2. Getting close: co-theoretical design and methodological pluralism
Following my ethos of applied theoretical inquiry, my empirical engagement with the world has been premised on ‘getting close’ to violence, in all its forms, in order to better conceptualize its dynamics. Over my career, this has involved ethnographic work with ‘real-world’ perpetrators of torture and terrorism, the microsociological analysis of perpetrator-filmed videos of war crimes, longitudinal studies with mental health and psychosocial professionals, and deep engagement with the work of humanitarian practitioners.

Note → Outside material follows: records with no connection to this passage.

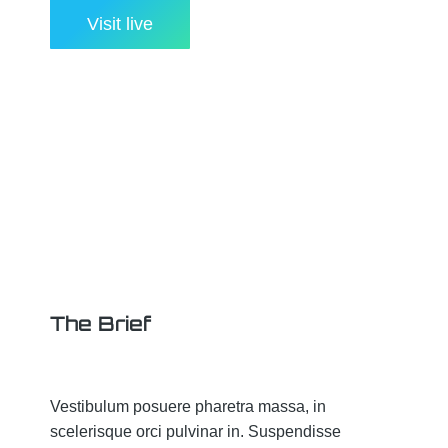
Visit live
The Brief
Vestibulum posuere pharetra massa, in
scelerisque orci pulvinar in. Suspendisse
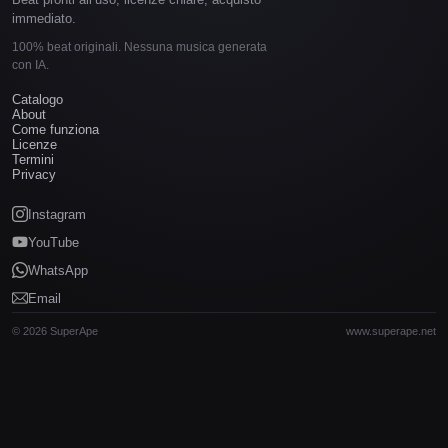
immediato.
100% beat originali. Nessuna musica generata
con IA.
Catalogo
About
Come funziona
Licenze
Termini
Privacy
Instagram
YouTube
WhatsApp
Email
© 2026 SuperApe
www.superape.net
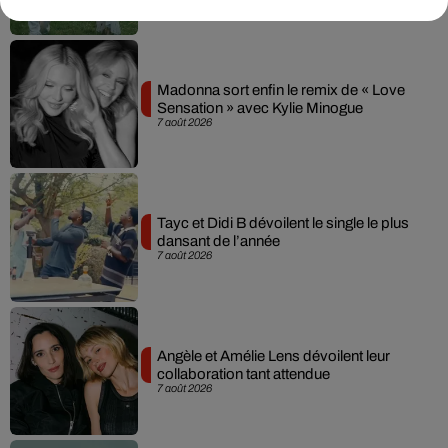
Madonna sort enfin le remix de « Love
Sensation » avec Kylie Minogue
7 août 2026
Tayc et Didi B dévoilent le single le plus
dansant de l’année
7 août 2026
Angèle et Amélie Lens dévoilent leur
collaboration tant attendue
7 août 2026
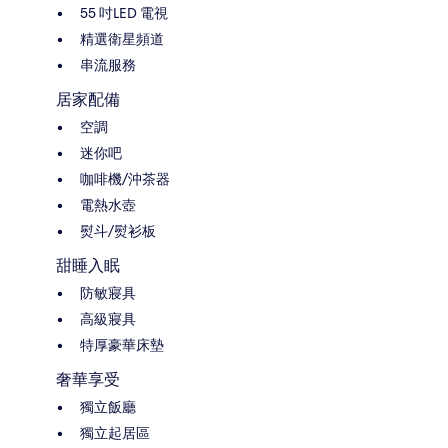
55 吋LED 電視
精選衛星頻道
串流服務
居家配備
空調
迷你吧
咖啡機/沖茶器
電熱水壺
熨斗/熨衫板
甜睡入眠
防敏寢具
高級寢具
特厚豪華床墊
奢華享受
獨立飯廳
獨立起居區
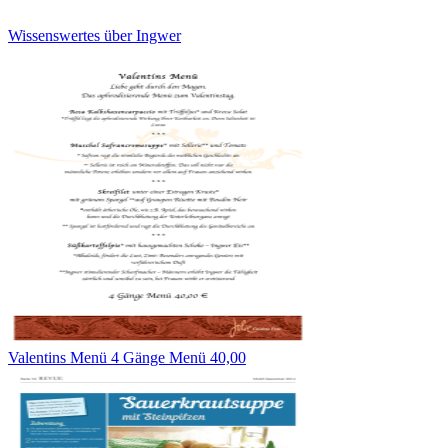
Wissenswertes über Ingwer
Valentins Menü 4 Gänge Menü 40,00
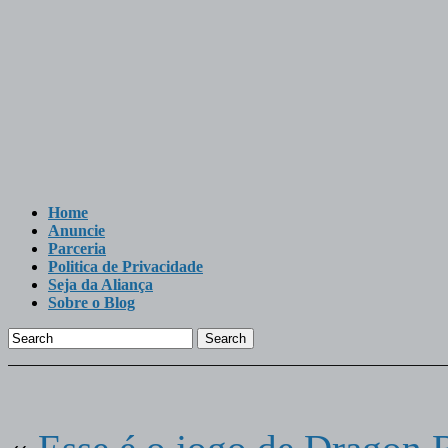
Home
Anuncie
Parceria
Politica de Privacidade
Seja da Aliança
Sobre o Blog
Search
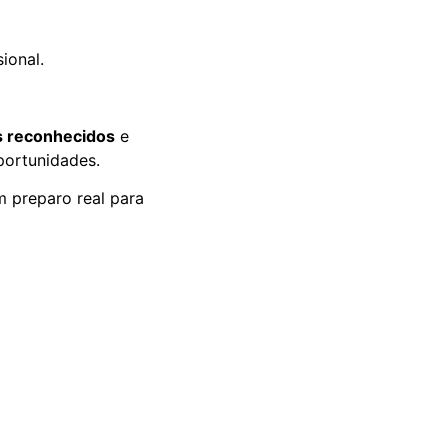
ional.
os reconhecidos
e
portunidades.
 preparo real para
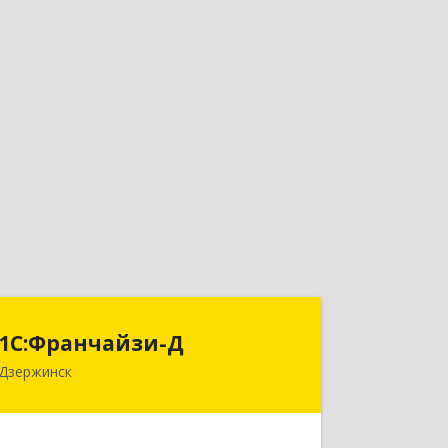
1С:Франчайзи-Д
1С:Франчайзи-Д
Дзержинск
606025, Нижегородская обл,
Дзержинск г, Циолковского пр-кт,
дом № 15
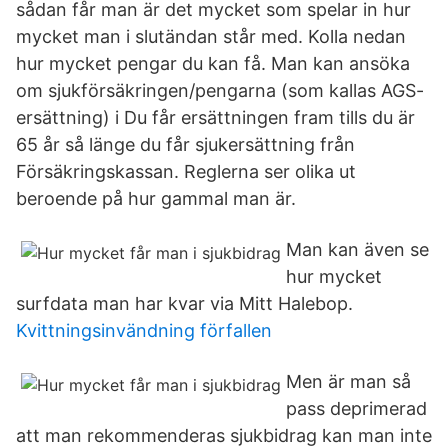
sådan får man är det mycket som spelar in hur
mycket man i slutändan står med. Kolla nedan
hur mycket pengar du kan få. Man kan ansöka
om sjukförsäkringen/pengarna (som kallas AGS-
ersättning) i Du får ersättningen fram tills du är
65 år så länge du får sjukersättning från
Försäkringskassan. Reglerna ser olika ut
beroende på hur gammal man är.
Man kan även se
hur mycket
surfdata man har kvar via Mitt Halebop.
Kvittningsinvändning förfallen
Men är man så
pass deprimerad
att man rekommenderas sjukbidrag kan man inte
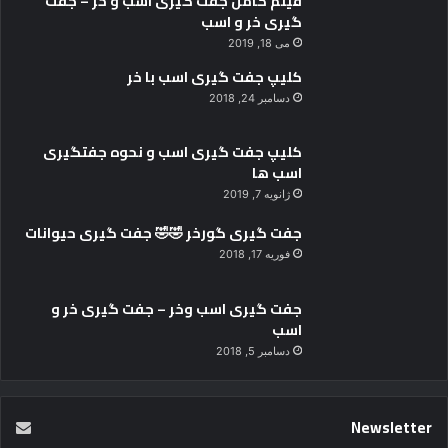
جفت گیری اسب وخر – جفت گیری خر و
اسب
دسامبر 5, 2018
Newsletter
With Product You Purchase
Subscribe to our mailing list to
get the new updates!
Lorem ipsum dolor sit amet, consectetur.
آ
د
ر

Some of this work has sought – in the more classical methodological sense of political science – to gain granular data on the phenomena I theorize, data that is in short supply. But I have also always seen this work as about the co-design of political theory. This relates to my work on ‘critique’ in social science, where I have published a series of agenda-setting articles that seek to expand the realm of what ‘counts’ as critical thought in social science and even to be somewhat critical of my intellectual home in critical theory.
Concretely, my most recent work, for instance, has involved convening workshops with mental health professionals in Kinshasa and Goma, the Democratic Republic of the Congo, where the violence of psychosocial suffering was theorized from the ground. During those events, I forged collaborations with mental health professionals who introduced me to the literature on Caribbean psychology that we then adapted with the work of Wacquant to theorize the effects of psychosocial distress on global violence.
Much of my work in this regard has been qualitative – ethnography, interviewing, visual analysis, and so forth. Yet, methodological pluralism is close to my heart. For instance, I have also worked quantitatively through the construction of two data sets that code an archive of approximately 1’000 ‘real-life’ videos of torture and war crimes produced during the Syrian civil war. My current work on humanitarianism also involves deploying machine learning tools, in collaboration with engineering scientists. Methodologically, then, I generally avoid any strict alignment with intellectual ‘schools,’ eschewing bias towards one or another per se.
Reflecting my interest in a truly ‘global’ perspective on international relations, I have also orientated my empirical work towards the cross-national study of regimes from entirely distinct contexts. This includes work in the Middle East (Iraq, Syria, Lebanon), Africa (Democratic Republic of the Congo, Rwanda, Kenya), and Latin America (Colombia, Brazil).

3. making change: applied intervention
Theory allows us to imagine the world differently. Empirical study gets us closer to those imaginaries, judging their validity. But how do we realize them? Build something different? Change the world? Given my focus on violence, these questions are ever-more central to my work; cultivating a desire to demonstrate how theory can translate into concrete practice. Today, I engage this goal in two interconnected ways.
First, I founded a cross-institutional technical working group with members from the ICRC, IFRC, Terre des hommes, the hôpitaux universitaires de Genève (HUG), and others – in consultation with WHO experts. The working group focuses on developing an electronic clinical decision support system for mental health and psychosocial support in humanitarian contexts – called ADAPT-MH for Adaptive Psychosocial Triage Technology for Mental Health. Currently at the prototype stage, and being tested in South Africa, Kenya, and the Democratic Republic of the Congo, the tool represents a concrete ‘practical’ output of my theorization of mental health and political violence, described above. A small hopeful step to reducing global violence.
Second, and following my work on the co-design of political theory, I am working with social scientists, artists, and architects at the Académie des Beaux-Arts de Kinshasa, Democratic Republic of the Congo, to convene a competition/‘concours’ in January-February 2027 entitled Technical Dreams: Afrofuturism for Humanitarianism. The event will convene young artists to create physical models – drawing on different artistic mediums – that evoke a future for the Congo outside political violence and humanitarianism. In this, it is an attempt to intervene from the global south/majority into the imaginaries of world politics.